■ **Tasks for this exercise**:
**A.** Translate this sentence from the e-ink display discussion into Spanish: "It is not too surprising, but it will probably draw a lot of power."
**B.** Print the part of the e-ink display discussion from "If you happen" up to and including "blows my mind.".

■ **Text for analysis**:

I had a quick go at getting fast update mode going - it's not working correctly yet. https://github.com/9names/uc8151-rs/commits/fast_update
Reading through the datasheet, I forgot that I haven't really implemented any of the read commands, so I made a start on that as well, since we should check the status at least on Data Stop (DSP)
Ah. Read commands are wasted on badger2040 - even though MISO is on the schematic, it's not connected to the display. Well that was a waste of time :/
is this the same on the 2040w?
If you happen to have any tools that can measure the reflectivity of the display with good time resolution (high fps camera, or a photodiode hooked up to an oscilloscope or rpi) it may be possible to fit a model to the display so that waveforms don't have to be tested manually to see the the result.
e.g. a graph like in this paper + equation of motion (EOM) + some simplified model for the reflectivity
you get stuff like this.
Fascinating. I do not have fancy tools for measure reflectivity, pi/pico + photodiode would be the best I could do.
Speaking of cool e-ink stuff, you seen this? https://github.com/Modos-Labs/Glider I don't think it helps us at all, but the existence a 60/120hz e-ink display blows my mind.
It is not too surprising, but it will probably draw a lot of power. 2x refresh rate should be 4x power use, for very fast refreshes I expect it could go up to 16x. So only really interesting for stationary displays. Eink displays are essentially very weird particle accelerators, so there isn't a direct limit as long as you have power and uniform particles (and keep track not to make them clump together at one end).

■ **Dataset entries**:
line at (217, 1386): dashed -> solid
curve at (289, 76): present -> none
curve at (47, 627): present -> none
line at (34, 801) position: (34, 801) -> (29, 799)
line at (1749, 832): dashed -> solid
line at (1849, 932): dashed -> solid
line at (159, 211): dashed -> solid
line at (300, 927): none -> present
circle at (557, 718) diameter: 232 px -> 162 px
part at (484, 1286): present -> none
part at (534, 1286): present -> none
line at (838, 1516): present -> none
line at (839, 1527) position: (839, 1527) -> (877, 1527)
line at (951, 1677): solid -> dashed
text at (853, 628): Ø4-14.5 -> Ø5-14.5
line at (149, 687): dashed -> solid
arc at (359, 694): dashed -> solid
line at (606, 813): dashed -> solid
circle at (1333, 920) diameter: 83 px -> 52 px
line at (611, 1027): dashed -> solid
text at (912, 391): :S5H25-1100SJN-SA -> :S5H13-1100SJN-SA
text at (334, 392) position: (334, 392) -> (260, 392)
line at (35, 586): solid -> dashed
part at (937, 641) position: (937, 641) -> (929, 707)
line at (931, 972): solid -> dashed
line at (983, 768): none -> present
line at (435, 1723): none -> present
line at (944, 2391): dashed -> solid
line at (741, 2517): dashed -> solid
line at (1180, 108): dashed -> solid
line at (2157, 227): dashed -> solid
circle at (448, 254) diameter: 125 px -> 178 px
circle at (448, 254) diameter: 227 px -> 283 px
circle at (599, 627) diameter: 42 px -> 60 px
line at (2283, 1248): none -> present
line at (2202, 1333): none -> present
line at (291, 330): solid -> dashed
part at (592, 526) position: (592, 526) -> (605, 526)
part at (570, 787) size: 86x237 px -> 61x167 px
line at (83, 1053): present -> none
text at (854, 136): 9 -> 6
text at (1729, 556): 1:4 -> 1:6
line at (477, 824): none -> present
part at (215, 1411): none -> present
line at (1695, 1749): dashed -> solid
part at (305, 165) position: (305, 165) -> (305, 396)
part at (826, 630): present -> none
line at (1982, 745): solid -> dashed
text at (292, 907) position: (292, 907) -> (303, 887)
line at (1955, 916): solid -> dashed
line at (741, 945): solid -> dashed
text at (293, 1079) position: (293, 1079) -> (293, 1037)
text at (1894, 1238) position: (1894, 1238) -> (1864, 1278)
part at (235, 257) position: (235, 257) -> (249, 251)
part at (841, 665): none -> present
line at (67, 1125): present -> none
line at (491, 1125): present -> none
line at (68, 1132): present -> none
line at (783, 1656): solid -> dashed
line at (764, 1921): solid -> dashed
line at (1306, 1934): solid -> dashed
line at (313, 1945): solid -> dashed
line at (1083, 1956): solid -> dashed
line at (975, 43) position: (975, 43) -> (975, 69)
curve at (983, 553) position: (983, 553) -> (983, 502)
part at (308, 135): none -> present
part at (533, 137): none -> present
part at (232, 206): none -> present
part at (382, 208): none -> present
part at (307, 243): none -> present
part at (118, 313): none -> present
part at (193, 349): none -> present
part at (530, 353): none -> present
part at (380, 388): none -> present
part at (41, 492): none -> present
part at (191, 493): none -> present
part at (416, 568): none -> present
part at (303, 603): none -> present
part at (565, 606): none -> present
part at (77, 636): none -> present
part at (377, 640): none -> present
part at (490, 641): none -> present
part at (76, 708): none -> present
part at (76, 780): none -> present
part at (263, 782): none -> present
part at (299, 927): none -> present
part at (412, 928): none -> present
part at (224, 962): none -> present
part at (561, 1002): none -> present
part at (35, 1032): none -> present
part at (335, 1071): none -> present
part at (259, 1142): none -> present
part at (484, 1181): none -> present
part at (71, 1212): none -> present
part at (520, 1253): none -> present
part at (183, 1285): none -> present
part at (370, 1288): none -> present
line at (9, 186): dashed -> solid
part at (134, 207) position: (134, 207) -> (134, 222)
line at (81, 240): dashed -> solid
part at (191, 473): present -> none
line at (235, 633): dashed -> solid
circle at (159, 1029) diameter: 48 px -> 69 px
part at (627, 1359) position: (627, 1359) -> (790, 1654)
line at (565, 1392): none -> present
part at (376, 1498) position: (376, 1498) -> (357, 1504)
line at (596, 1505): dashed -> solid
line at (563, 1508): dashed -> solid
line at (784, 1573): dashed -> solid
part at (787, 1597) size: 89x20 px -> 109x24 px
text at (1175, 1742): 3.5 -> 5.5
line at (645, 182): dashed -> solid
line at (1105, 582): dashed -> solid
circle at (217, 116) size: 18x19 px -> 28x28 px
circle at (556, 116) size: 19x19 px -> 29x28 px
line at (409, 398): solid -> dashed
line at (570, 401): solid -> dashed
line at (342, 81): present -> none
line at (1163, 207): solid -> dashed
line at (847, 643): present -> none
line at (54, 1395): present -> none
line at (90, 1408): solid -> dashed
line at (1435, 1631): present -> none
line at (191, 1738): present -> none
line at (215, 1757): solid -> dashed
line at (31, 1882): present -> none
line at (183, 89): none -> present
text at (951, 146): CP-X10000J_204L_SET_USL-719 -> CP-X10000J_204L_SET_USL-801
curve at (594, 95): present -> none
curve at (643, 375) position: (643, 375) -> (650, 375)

■ **Task-by-task solutions**:
**A.** No es demasiado sorprendente, pero probablemente consumirá mucha energía.

**B.**
If you happen to have any tools that can measure the reflectivity of the display with good time resolution (high fps camera, or a photodiode hooked up to an oscilloscope or rpi) it may be possible to fit a model to the display so that waveforms don't have to be tested manually to see the the result.
e.g. a graph like in this paper + equation of motion (EOM) + some simplified model for the reflectivity
you get stuff like this.
Fascinating. I do not have fancy tools for measure reflectivity, pi/pico + photodiode would be the best I could do.
Speaking of cool e-ink stuff, you seen this? https://github.com/Modos-Labs/Glider I don't think it helps us at all, but the existence a 60/120hz e-ink display blows my mind.